(Document structure recognition data)
Start of Block

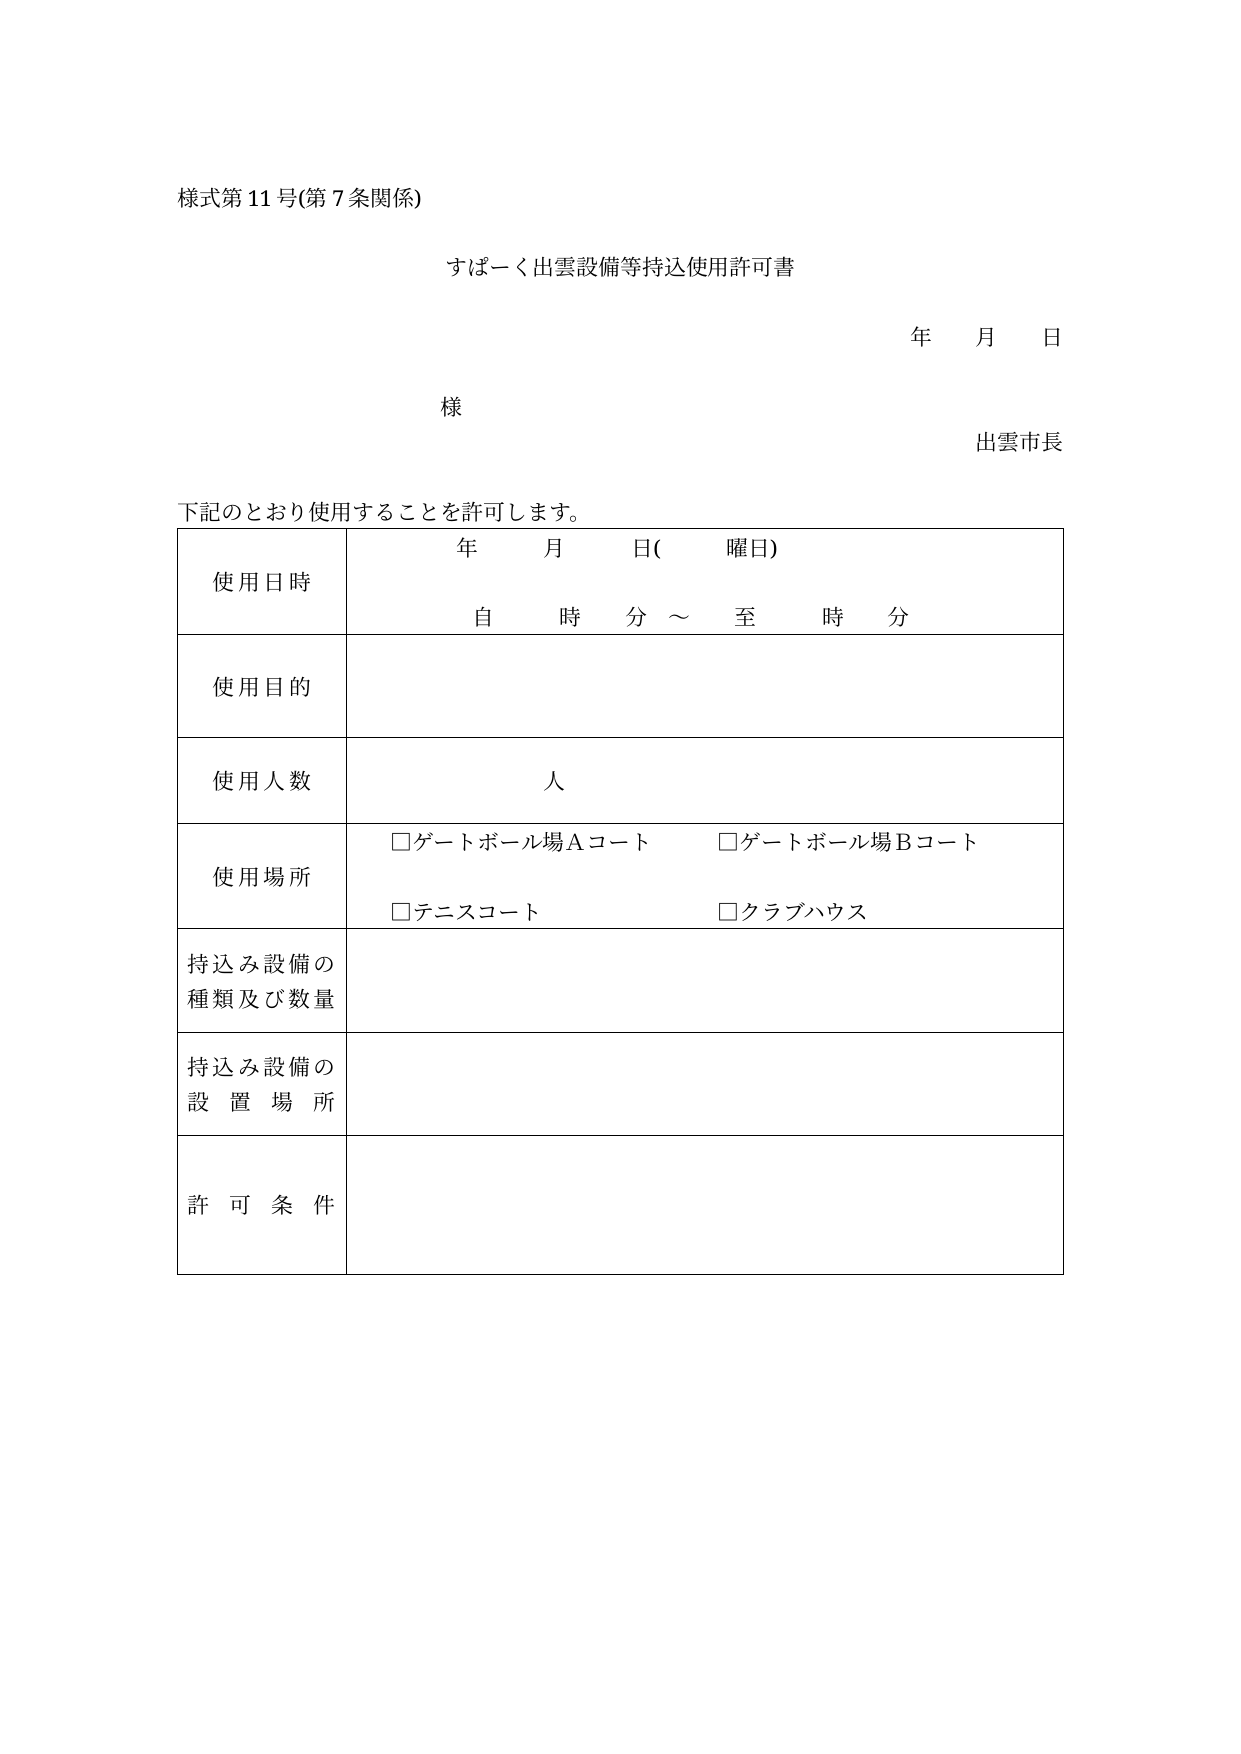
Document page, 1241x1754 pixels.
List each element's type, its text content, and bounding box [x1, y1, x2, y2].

table_cell 持込み設備の 設置場所 [178, 1033, 346, 1134]
table_cell [347, 1136, 1063, 1273]
text 年 月 日 [177, 319, 1063, 353]
table_cell 使用目的 [178, 635, 346, 737]
table_cell 許可条件 [178, 1136, 346, 1273]
table_cell □ゲートボール場Ａコート □ゲートボール場Ｂコート □テニスコート □クラブハウス [347, 824, 1063, 928]
table_cell [347, 1033, 1063, 1134]
table_cell 持込み設備の種類及び数量 [178, 929, 346, 1032]
table_cell [347, 635, 1063, 737]
text 様 [177, 388, 1063, 423]
table_cell 使用場所 [178, 824, 346, 928]
table_cell 人 [347, 738, 1063, 822]
table_header 使用日時 [178, 529, 346, 634]
table_header 年 月 日( 曜日) 自 時 分 ～ 至 時 分 [347, 529, 1063, 634]
table_cell [347, 929, 1063, 1032]
text 様式第11号(第7条関係) [177, 179, 1063, 214]
text すぱーく出雲設備等持込使用許可書 [177, 249, 1063, 284]
text 出雲市長 [177, 423, 1063, 458]
table_cell 使用人数 [178, 738, 346, 822]
text 下記のとおり使用することを許可します。 [177, 493, 1063, 528]
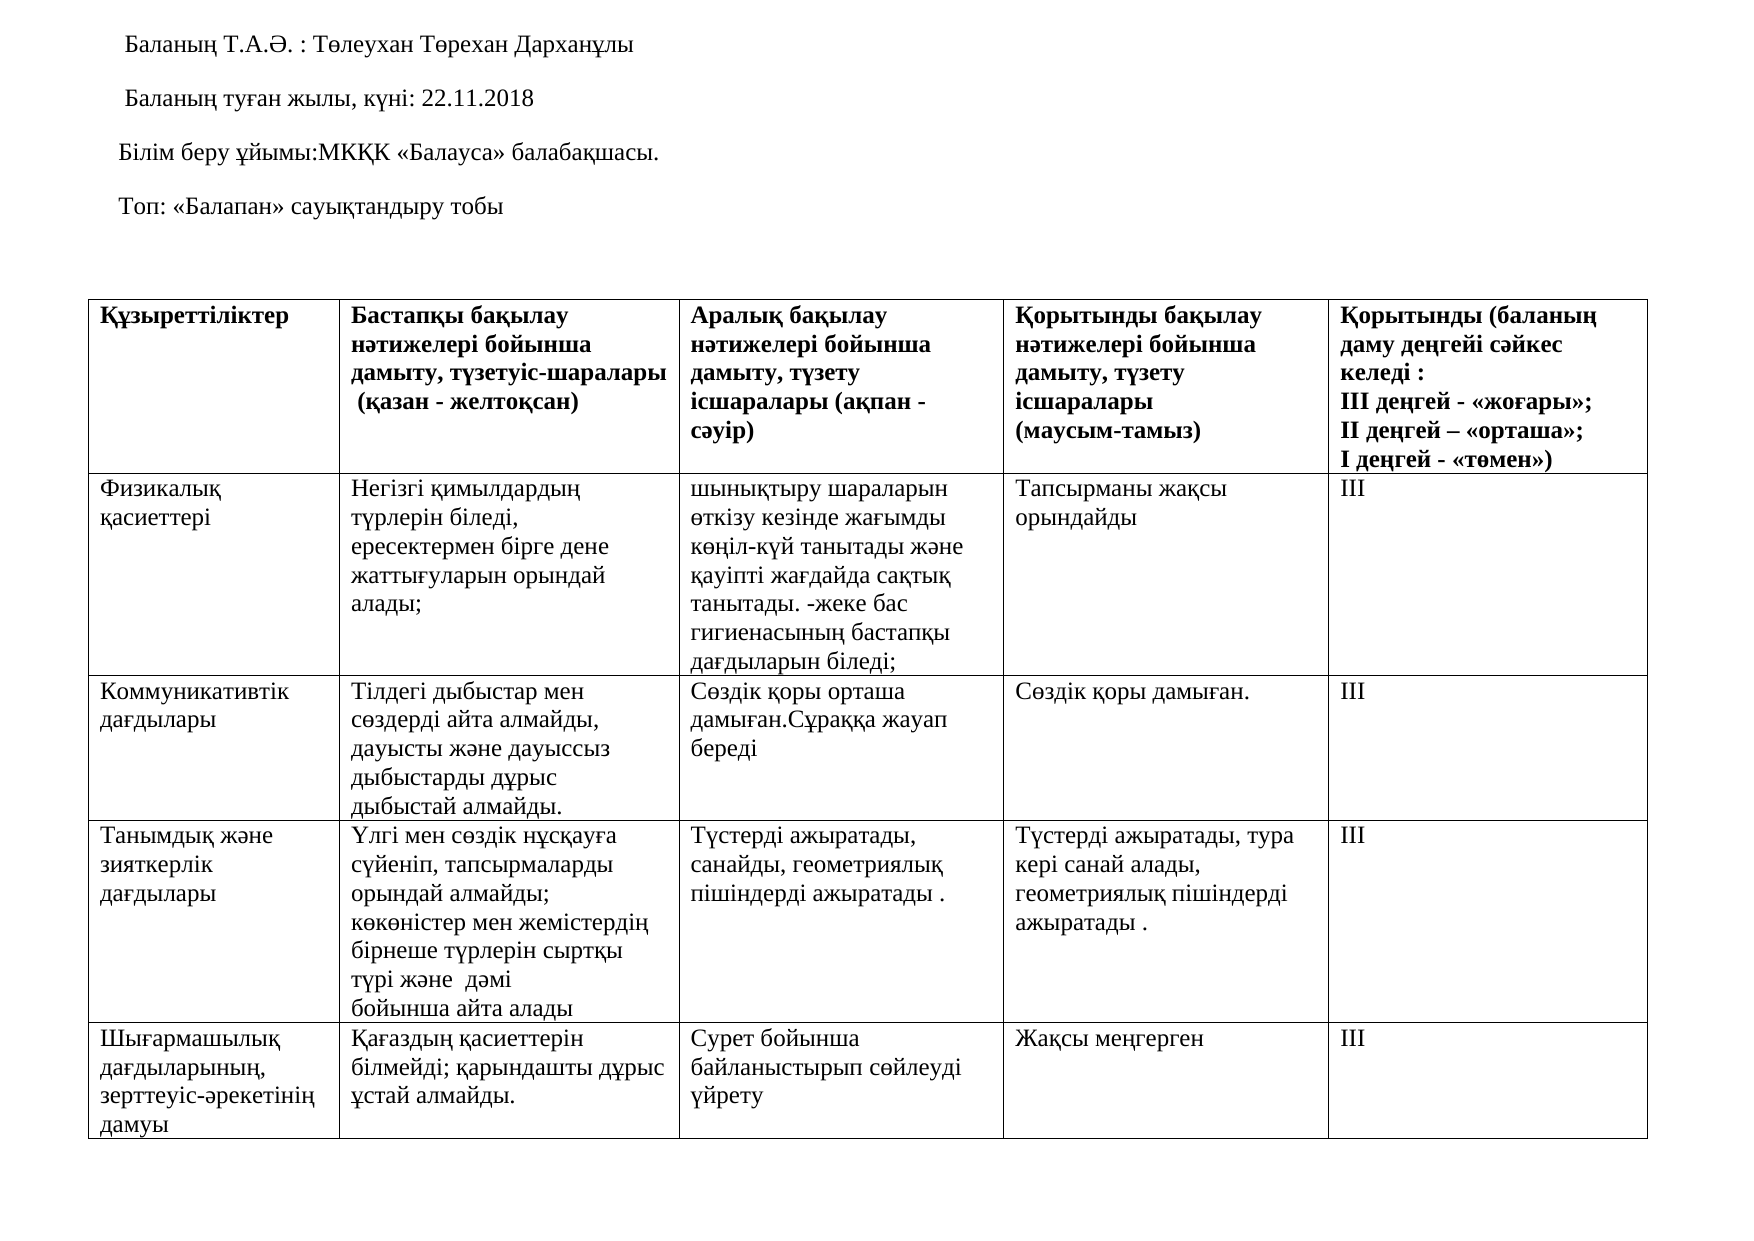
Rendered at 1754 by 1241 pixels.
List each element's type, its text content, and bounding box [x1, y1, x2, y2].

End of Block

● Job item
Please give every line above again word for word, apart from the pictures.

● Exercise solution
Document page, 1241x1754 pixels.
List each element's type, its text content, and bounding box [x1, y1, x2, y2].

table_cell 持込み設備の 設置場所 [178, 1033, 346, 1134]
table_cell [347, 1136, 1063, 1273]
text 年 月 日 [177, 319, 1063, 353]
table_cell 使用目的 [178, 635, 346, 737]
table_cell 許可条件 [178, 1136, 346, 1273]
table_cell □ゲートボール場Ａコート □ゲートボール場Ｂコート □テニスコート □クラブハウス [347, 824, 1063, 928]
table_cell [347, 1033, 1063, 1134]
table_cell 持込み設備の種類及び数量 [178, 929, 346, 1032]
table_cell [347, 635, 1063, 737]
text 様 [177, 388, 1063, 423]
table_cell 使用場所 [178, 824, 346, 928]
table_cell 人 [347, 738, 1063, 822]
table_header 使用日時 [178, 529, 346, 634]
table_header 年 月 日( 曜日) 自 時 分 ～ 至 時 分 [347, 529, 1063, 634]
table_cell [347, 929, 1063, 1032]
text 様式第11号(第7条関係) [177, 179, 1063, 214]
text すぱーく出雲設備等持込使用許可書 [177, 249, 1063, 284]
text 出雲市長 [177, 423, 1063, 458]
table_cell 使用人数 [178, 738, 346, 822]
text 下記のとおり使用することを許可します。 [177, 493, 1063, 528]
Rendered at 1754 by 1241 pixels.
List each element's type, its text content, and bounding box [x1, y1, x2, y2].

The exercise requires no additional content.